[Activity] Go line by line through the records below. Copy whichever lines contain the string "tumor".

[Source data]
——————

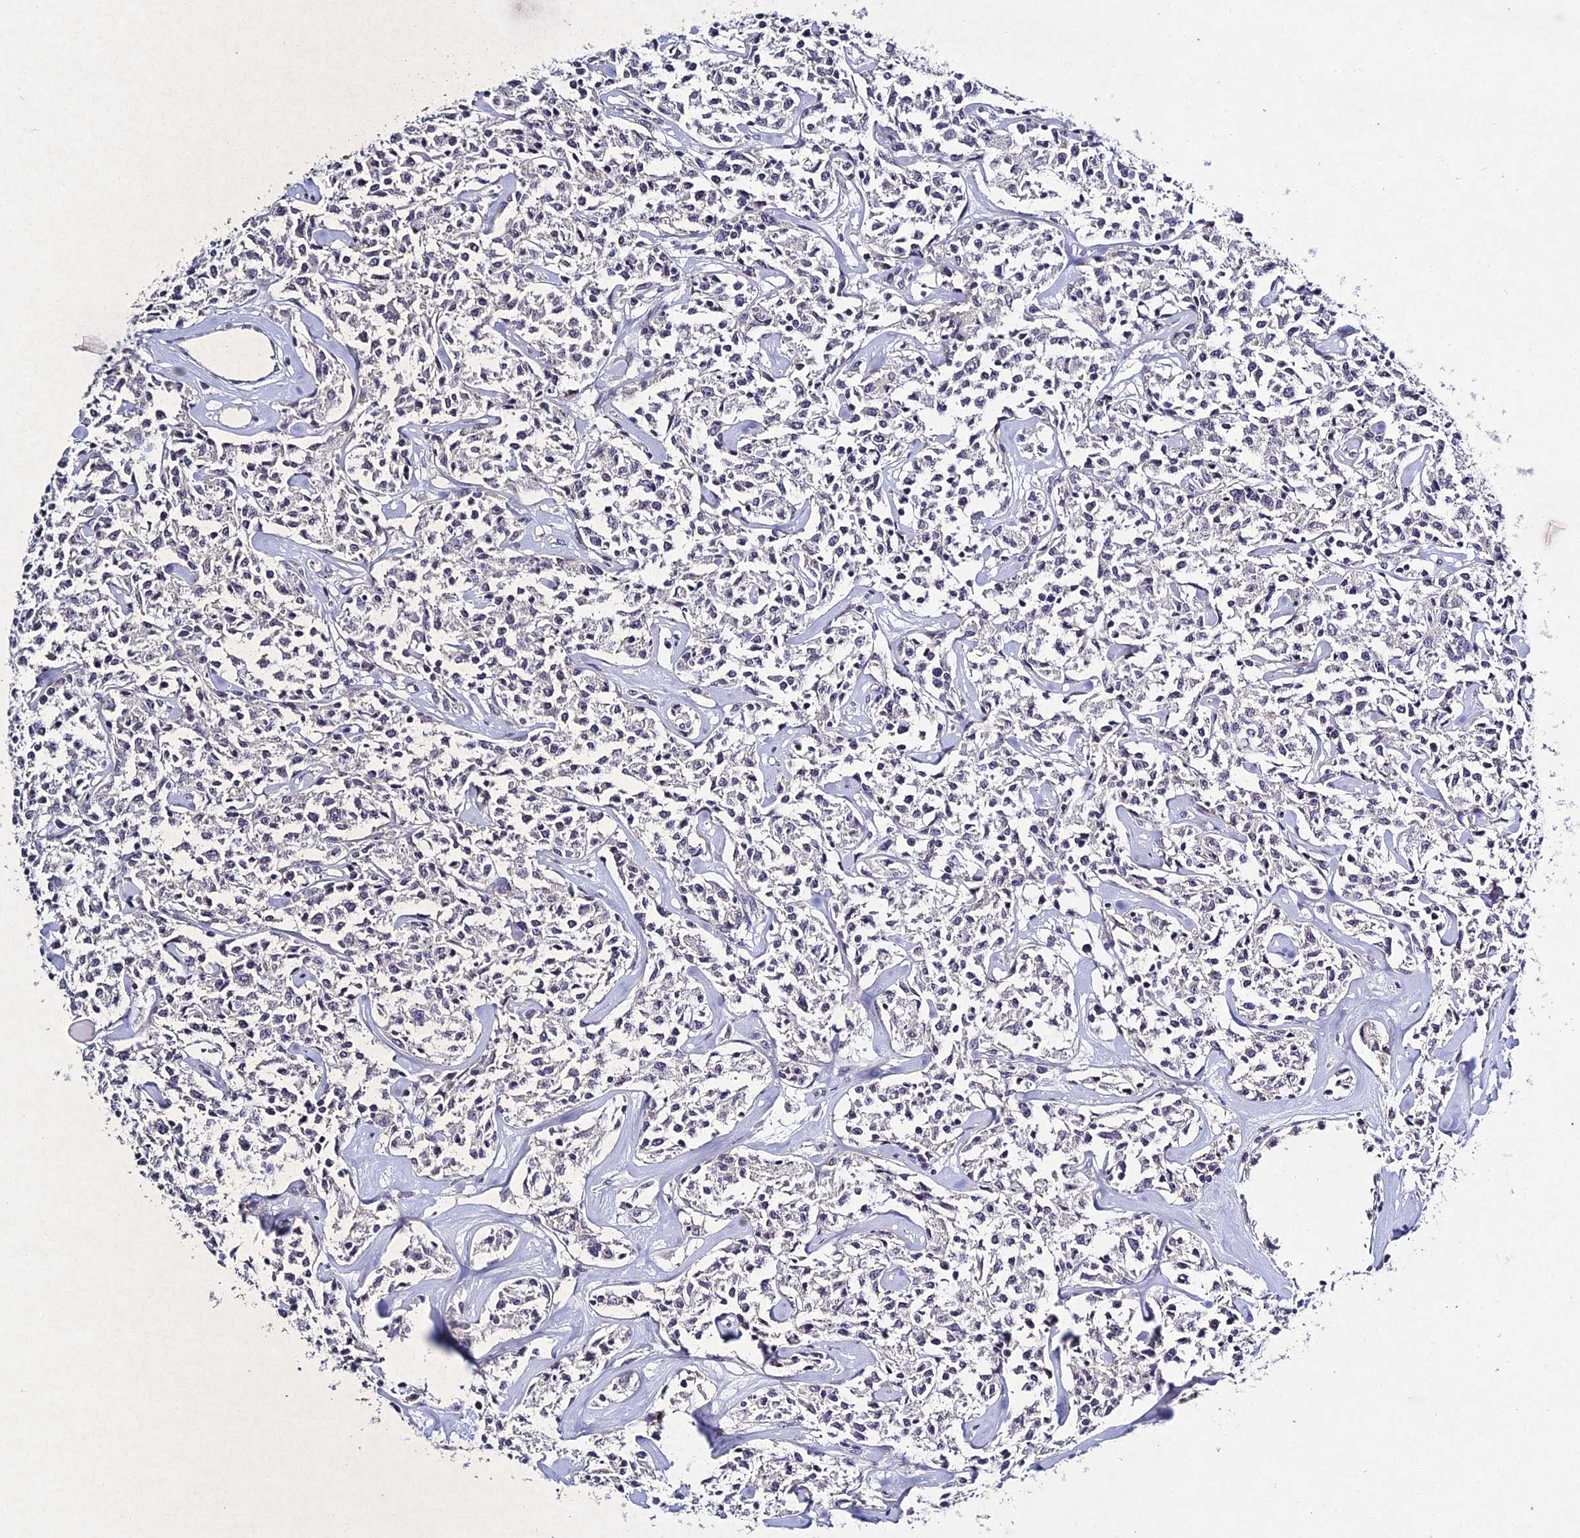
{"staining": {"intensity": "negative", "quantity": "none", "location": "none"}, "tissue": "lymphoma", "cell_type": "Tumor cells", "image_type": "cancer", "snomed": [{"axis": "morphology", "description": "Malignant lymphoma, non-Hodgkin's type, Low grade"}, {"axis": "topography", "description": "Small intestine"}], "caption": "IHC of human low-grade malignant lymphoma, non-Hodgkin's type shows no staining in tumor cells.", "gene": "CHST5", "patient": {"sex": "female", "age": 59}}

——————

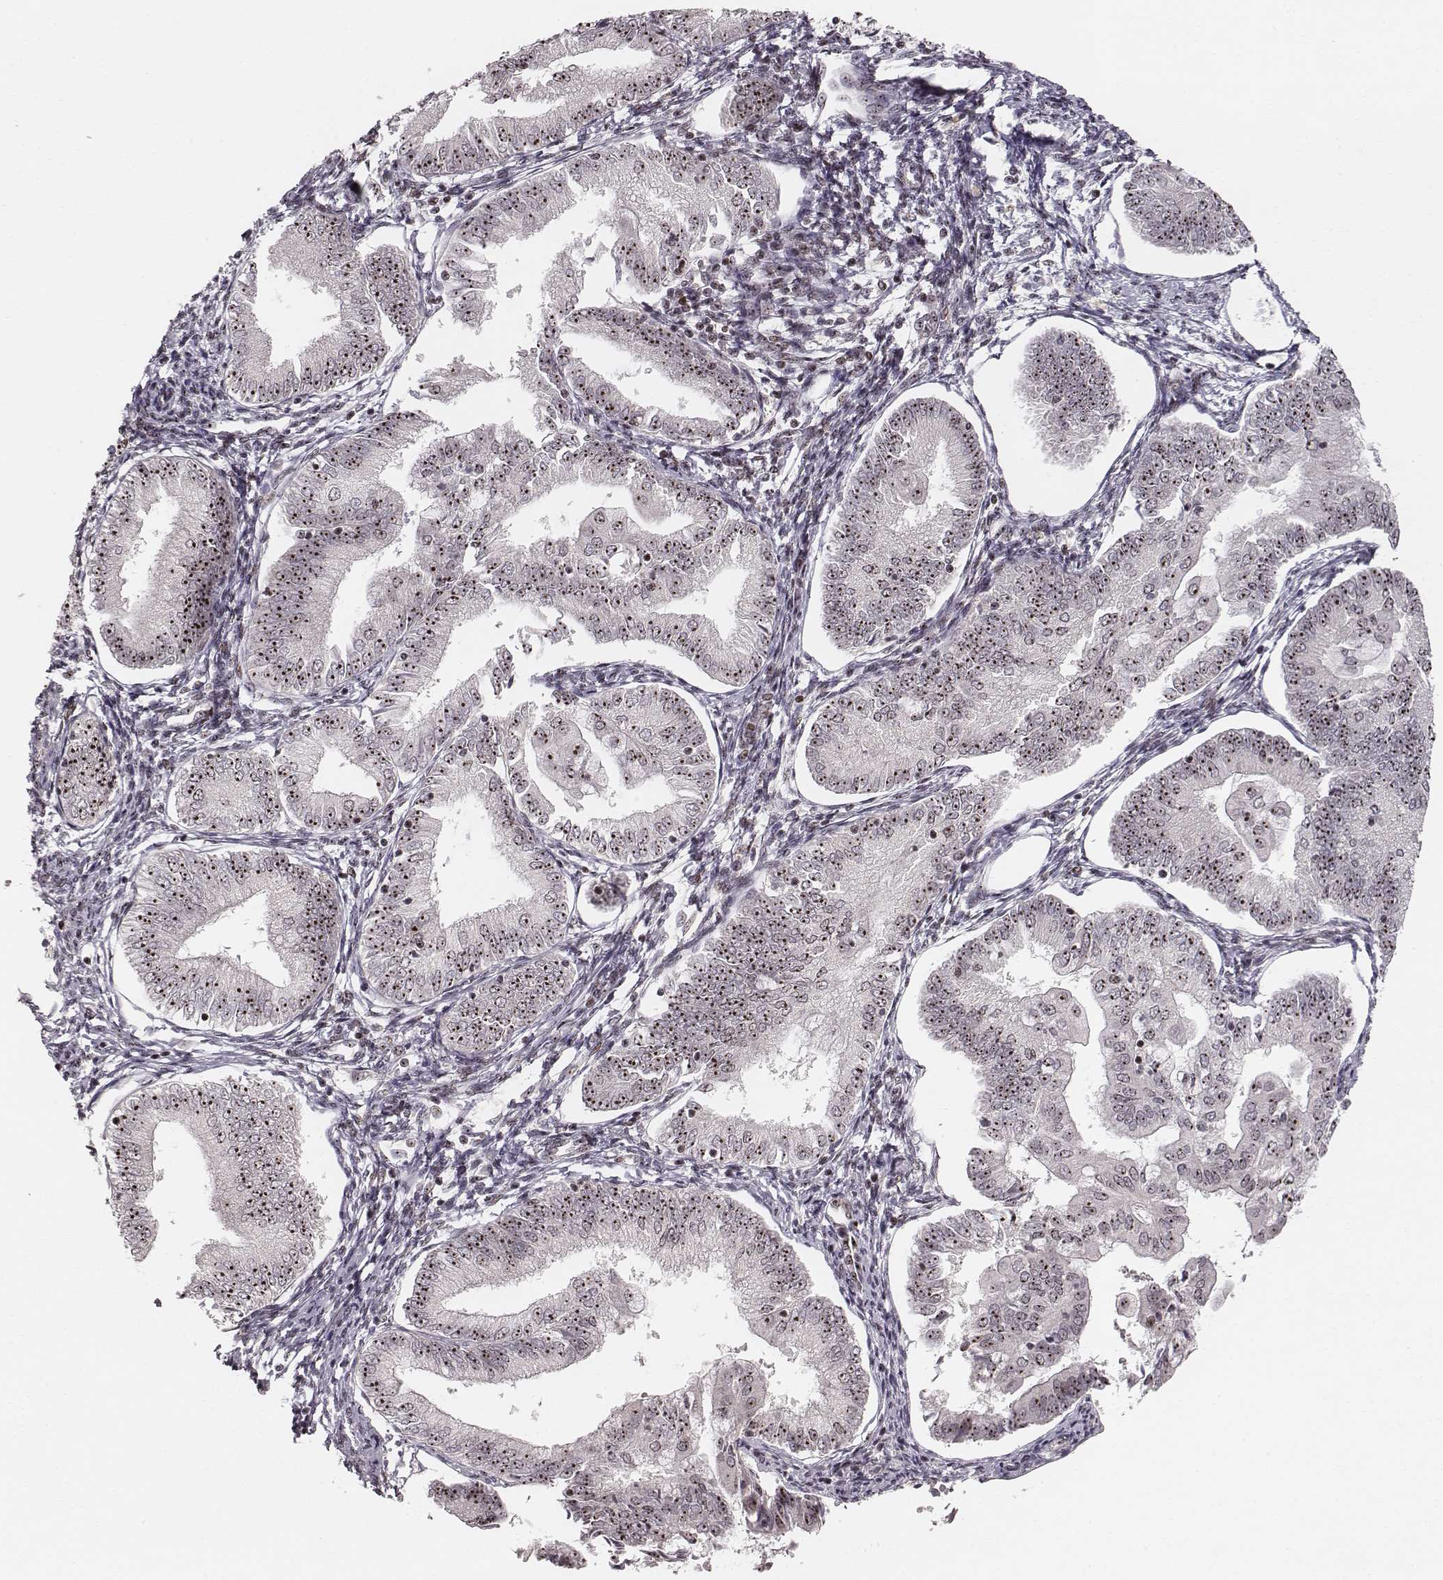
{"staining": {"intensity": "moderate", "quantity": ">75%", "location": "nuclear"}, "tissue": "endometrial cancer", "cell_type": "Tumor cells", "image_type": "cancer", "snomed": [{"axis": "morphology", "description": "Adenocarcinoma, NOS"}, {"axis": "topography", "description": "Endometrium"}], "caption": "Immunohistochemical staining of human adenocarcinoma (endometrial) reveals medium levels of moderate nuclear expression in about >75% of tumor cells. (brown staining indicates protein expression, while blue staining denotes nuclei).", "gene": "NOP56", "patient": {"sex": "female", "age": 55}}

——————

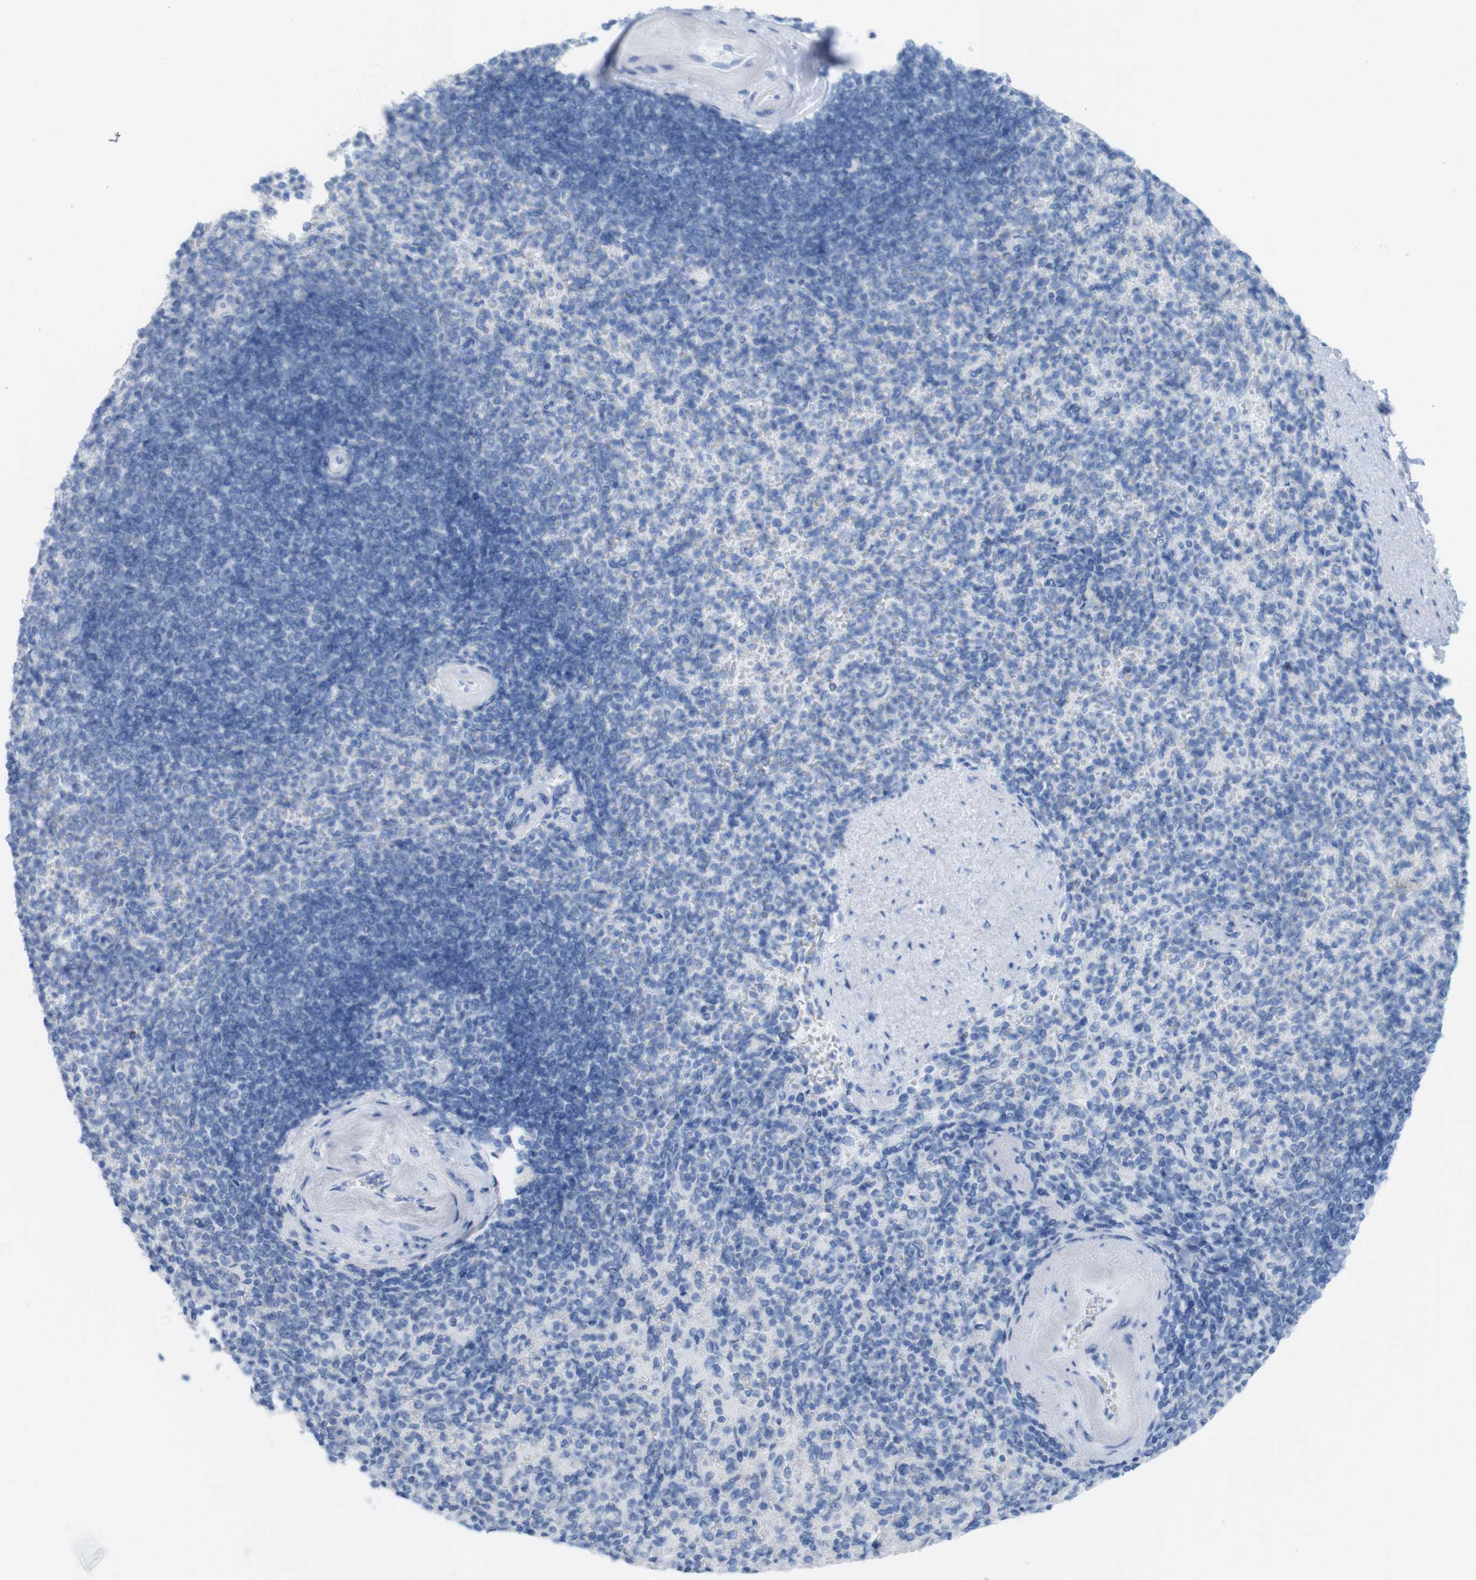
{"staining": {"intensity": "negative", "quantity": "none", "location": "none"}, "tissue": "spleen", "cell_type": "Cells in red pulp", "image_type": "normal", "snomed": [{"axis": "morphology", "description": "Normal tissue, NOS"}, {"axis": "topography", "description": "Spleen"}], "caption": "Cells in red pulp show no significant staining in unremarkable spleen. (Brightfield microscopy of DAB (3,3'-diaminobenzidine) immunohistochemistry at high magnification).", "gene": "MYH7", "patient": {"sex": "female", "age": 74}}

——————

[Answer to the exercise]
{"staining": {"intensity": "negative", "quantity": "none", "location": "none"}, "tissue": "lymphoma", "cell_type": "Tumor cells", "image_type": "cancer", "snomed": [{"axis": "morphology", "description": "Malignant lymphoma, non-Hodgkin's type, Low grade"}, {"axis": "topography", "description": "Small intestine"}], "caption": "IHC of human low-grade malignant lymphoma, non-Hodgkin's type shows no staining in tumor cells.", "gene": "CHST5", "patient": {"sex": "female", "age": 59}}
{"staining": {"intensity": "moderate", "quantity": ">75%", "location": "nuclear"}, "tissue": "endometrial cancer", "cell_type": "Tumor cells", "image_type": "cancer", "snomed": [{"axis": "morphology", "description": "Adenocarcinoma, NOS"}, {"axis": "topography", "description": "Endometrium"}], "caption": "Immunohistochemical staining of human adenocarcinoma (endometrial) reveals medium levels of moderate nuclear expression in about >75% of tumor cells. (brown staining indicates protein expression, while blue staining denotes nuclei).", "gene": "NOP56", "patient": {"sex": "female", "age": 55}}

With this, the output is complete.